RECORDS SHOWN: Begin

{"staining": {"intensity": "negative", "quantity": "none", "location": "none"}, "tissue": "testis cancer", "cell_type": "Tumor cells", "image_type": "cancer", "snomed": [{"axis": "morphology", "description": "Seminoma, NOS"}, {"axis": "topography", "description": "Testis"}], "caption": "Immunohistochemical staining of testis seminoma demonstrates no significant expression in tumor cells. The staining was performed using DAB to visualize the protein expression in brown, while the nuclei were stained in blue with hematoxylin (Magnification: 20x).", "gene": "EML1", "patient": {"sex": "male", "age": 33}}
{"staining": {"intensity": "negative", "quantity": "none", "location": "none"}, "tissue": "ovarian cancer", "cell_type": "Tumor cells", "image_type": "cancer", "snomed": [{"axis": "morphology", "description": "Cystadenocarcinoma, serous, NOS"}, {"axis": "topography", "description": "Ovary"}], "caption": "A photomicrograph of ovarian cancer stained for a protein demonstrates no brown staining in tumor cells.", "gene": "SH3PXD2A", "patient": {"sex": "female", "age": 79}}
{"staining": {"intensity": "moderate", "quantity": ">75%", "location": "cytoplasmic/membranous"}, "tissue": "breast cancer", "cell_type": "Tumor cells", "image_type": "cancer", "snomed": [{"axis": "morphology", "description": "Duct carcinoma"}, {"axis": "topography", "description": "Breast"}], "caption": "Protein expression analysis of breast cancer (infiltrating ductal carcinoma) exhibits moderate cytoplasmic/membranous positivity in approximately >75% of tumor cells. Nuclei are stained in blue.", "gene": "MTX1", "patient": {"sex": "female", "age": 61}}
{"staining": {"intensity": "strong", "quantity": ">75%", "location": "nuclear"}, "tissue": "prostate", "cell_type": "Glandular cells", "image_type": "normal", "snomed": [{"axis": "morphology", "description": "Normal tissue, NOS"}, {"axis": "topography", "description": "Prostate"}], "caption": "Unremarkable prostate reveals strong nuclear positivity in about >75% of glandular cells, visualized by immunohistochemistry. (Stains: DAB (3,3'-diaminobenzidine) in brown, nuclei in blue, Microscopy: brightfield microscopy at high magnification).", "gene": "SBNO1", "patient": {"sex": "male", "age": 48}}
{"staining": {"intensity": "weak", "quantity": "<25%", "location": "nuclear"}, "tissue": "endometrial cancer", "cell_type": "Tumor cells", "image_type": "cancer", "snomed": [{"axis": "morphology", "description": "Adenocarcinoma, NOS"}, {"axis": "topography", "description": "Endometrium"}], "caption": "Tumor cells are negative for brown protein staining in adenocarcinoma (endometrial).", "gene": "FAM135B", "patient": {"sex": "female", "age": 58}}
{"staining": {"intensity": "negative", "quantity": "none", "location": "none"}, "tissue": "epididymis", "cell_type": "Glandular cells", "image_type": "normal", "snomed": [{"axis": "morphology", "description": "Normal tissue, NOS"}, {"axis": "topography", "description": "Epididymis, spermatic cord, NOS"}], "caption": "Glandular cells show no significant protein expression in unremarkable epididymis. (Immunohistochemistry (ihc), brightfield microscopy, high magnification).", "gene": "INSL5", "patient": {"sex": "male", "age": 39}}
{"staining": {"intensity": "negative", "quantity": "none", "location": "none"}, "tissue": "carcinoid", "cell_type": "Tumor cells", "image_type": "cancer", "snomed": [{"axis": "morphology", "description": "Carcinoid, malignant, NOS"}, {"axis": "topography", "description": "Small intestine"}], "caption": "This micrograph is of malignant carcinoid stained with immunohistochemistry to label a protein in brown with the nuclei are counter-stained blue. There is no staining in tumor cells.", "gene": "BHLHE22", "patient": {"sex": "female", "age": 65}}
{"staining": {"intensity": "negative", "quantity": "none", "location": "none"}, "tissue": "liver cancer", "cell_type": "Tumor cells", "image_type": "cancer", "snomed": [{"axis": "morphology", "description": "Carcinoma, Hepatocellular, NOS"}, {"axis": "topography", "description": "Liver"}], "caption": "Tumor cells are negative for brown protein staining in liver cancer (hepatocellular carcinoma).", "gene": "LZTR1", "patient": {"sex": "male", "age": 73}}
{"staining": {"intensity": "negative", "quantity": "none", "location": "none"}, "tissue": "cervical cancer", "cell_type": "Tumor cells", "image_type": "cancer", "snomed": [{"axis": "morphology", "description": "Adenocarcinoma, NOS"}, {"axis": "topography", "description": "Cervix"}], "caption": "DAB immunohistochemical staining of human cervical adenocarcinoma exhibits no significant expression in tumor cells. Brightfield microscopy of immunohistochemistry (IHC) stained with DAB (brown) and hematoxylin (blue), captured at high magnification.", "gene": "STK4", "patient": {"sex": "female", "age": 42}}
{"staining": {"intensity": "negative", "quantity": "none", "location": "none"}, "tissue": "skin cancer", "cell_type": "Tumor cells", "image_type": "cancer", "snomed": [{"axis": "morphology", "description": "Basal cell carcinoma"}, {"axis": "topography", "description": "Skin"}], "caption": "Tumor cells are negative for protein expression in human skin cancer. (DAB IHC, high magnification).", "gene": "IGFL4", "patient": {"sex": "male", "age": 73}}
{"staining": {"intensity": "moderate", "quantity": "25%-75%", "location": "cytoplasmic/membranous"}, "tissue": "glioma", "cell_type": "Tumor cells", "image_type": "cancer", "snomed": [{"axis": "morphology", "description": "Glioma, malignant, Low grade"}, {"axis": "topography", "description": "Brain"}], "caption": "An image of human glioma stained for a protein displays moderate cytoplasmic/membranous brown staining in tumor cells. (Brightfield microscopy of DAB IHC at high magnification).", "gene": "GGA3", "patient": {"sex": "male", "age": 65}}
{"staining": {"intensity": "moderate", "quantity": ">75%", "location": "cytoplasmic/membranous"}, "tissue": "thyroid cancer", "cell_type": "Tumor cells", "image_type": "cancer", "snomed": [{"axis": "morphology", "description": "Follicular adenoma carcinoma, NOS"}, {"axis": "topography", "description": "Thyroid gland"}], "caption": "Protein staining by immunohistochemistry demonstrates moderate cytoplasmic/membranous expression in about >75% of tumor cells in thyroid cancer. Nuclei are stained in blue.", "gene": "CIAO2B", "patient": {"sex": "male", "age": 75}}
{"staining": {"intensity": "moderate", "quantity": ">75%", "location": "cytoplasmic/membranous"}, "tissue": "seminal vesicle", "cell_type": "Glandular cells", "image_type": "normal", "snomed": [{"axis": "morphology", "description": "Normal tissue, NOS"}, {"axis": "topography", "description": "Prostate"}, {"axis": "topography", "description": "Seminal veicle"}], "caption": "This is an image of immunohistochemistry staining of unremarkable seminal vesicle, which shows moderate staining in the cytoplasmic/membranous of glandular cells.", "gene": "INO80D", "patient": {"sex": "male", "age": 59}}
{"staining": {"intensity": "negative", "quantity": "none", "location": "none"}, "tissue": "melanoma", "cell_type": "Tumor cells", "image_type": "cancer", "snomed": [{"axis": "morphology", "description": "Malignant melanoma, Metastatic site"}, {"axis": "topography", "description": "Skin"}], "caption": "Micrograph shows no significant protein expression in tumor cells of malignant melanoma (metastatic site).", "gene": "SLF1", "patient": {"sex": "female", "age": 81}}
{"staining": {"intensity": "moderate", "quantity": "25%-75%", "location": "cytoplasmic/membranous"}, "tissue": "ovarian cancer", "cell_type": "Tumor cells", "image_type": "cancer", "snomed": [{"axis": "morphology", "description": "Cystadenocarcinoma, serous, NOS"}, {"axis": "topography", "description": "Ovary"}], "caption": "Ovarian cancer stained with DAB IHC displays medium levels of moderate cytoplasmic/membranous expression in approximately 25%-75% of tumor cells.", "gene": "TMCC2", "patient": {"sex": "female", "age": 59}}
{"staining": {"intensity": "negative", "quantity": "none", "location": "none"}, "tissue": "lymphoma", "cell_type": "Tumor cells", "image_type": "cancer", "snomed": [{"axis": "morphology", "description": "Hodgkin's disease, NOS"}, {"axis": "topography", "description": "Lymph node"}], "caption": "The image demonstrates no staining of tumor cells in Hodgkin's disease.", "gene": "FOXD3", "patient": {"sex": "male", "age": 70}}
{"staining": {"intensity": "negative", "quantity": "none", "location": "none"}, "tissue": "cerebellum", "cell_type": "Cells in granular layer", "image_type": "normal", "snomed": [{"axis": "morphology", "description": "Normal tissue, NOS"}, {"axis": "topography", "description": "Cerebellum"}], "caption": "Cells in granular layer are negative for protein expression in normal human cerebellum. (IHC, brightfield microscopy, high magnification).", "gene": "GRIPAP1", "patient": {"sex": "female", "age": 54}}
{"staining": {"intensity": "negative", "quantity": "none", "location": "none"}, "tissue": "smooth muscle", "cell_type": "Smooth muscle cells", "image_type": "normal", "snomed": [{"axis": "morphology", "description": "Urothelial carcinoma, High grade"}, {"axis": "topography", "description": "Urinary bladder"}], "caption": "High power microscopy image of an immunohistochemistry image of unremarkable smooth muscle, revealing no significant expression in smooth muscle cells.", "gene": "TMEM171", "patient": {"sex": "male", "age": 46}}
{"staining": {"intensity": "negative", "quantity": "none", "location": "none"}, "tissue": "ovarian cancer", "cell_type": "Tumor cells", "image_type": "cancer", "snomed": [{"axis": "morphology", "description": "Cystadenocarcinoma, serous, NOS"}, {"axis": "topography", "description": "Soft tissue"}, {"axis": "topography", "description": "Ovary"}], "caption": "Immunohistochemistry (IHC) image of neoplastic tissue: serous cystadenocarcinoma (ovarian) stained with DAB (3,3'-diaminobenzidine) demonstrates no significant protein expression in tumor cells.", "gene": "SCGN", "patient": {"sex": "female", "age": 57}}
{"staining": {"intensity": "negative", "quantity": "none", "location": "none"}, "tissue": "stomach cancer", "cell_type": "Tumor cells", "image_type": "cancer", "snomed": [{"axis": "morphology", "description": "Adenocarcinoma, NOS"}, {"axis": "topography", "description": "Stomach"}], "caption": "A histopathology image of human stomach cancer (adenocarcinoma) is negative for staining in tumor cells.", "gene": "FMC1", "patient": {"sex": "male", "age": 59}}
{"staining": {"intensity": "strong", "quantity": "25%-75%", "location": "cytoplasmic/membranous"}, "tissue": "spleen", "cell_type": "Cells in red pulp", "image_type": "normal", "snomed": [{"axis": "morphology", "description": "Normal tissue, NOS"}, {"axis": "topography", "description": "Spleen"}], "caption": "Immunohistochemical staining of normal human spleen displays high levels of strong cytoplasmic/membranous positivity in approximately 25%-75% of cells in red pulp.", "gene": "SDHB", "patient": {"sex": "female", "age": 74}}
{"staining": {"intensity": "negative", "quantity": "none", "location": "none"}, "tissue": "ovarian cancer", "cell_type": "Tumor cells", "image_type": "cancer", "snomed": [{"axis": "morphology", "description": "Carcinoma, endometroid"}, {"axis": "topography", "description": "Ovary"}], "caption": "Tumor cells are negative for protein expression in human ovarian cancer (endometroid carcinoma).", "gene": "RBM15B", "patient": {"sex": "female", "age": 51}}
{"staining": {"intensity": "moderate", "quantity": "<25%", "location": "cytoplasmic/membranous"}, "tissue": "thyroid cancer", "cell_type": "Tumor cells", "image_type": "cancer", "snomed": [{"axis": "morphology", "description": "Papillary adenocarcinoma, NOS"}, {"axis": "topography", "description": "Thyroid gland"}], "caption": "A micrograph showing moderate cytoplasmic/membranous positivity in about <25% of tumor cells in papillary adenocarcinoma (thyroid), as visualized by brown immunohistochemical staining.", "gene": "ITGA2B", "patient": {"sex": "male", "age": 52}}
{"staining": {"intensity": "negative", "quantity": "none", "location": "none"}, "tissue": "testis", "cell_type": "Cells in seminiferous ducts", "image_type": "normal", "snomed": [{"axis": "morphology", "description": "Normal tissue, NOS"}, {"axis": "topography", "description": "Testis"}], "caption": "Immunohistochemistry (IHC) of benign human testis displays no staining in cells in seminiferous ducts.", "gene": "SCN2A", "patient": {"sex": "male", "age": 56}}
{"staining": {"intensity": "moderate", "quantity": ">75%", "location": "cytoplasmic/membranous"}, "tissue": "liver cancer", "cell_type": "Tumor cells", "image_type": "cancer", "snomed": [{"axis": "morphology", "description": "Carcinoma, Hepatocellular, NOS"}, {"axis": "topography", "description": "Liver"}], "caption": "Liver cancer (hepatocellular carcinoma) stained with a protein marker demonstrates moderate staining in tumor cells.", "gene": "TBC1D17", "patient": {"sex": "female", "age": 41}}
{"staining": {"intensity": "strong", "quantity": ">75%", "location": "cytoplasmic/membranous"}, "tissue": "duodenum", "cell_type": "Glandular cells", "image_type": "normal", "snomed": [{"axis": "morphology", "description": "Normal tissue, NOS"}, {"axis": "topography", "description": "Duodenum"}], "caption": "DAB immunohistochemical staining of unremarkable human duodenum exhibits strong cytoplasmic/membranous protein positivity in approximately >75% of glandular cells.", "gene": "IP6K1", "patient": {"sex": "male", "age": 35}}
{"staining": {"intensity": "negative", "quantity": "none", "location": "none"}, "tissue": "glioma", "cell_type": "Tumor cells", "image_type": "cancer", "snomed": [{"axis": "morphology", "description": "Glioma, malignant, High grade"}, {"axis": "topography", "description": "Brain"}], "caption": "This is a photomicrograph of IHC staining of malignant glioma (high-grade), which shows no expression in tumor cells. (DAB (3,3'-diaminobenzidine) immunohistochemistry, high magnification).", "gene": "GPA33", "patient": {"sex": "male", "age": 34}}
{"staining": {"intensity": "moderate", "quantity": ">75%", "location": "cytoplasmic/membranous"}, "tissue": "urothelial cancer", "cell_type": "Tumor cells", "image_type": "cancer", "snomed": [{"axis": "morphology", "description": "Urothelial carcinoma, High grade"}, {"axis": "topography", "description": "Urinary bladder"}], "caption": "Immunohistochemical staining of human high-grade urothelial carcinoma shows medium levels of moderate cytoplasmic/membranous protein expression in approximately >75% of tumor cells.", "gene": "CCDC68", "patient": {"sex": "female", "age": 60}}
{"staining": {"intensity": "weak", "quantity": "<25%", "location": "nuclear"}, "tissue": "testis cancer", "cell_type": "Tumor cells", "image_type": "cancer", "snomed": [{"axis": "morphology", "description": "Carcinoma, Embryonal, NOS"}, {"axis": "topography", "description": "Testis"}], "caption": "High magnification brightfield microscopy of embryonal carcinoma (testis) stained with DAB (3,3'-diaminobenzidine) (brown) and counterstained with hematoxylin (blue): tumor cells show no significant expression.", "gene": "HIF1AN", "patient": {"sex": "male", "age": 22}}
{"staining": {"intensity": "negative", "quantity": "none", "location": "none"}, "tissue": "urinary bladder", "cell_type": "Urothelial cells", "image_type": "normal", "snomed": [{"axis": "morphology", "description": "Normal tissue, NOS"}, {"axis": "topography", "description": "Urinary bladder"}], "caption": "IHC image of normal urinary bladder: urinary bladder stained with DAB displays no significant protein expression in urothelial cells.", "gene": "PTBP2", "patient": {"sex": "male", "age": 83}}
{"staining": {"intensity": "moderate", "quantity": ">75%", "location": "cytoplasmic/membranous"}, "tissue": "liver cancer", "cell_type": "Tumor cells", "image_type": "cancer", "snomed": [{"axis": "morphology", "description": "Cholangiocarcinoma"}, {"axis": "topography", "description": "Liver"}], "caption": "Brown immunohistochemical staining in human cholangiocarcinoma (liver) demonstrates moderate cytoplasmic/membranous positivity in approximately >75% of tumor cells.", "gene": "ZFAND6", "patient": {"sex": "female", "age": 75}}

RECORDS SHOWN: End

* YOUR GOAL *
Among the lines above, which contain the word "medium"? Copy every one.

* ANSWER TO THE PROBLEM *
{"staining": {"intensity": "moderate", "quantity": "25%-75%", "location": "cytoplasmic/membranous"}, "tissue": "ovarian cancer", "cell_type": "Tumor cells", "image_type": "cancer", "snomed": [{"axis": "morphology", "description": "Cystadenocarcinoma, serous, NOS"}, {"axis": "topography", "description": "Ovary"}], "caption": "Ovarian cancer stained with DAB IHC displays medium levels of moderate cytoplasmic/membranous expression in approximately 25%-75% of tumor cells.", "gene": "TMCC2", "patient": {"sex": "female", "age": 59}}
{"staining": {"intensity": "moderate", "quantity": ">75%", "location": "cytoplasmic/membranous"}, "tissue": "urothelial cancer", "cell_type": "Tumor cells", "image_type": "cancer", "snomed": [{"axis": "morphology", "description": "Urothelial carcinoma, High grade"}, {"axis": "topography", "description": "Urinary bladder"}], "caption": "Immunohistochemical staining of human high-grade urothelial carcinoma shows medium levels of moderate cytoplasmic/membranous protein expression in approximately >75% of tumor cells.", "gene": "CCDC68", "patient": {"sex": "female", "age": 60}}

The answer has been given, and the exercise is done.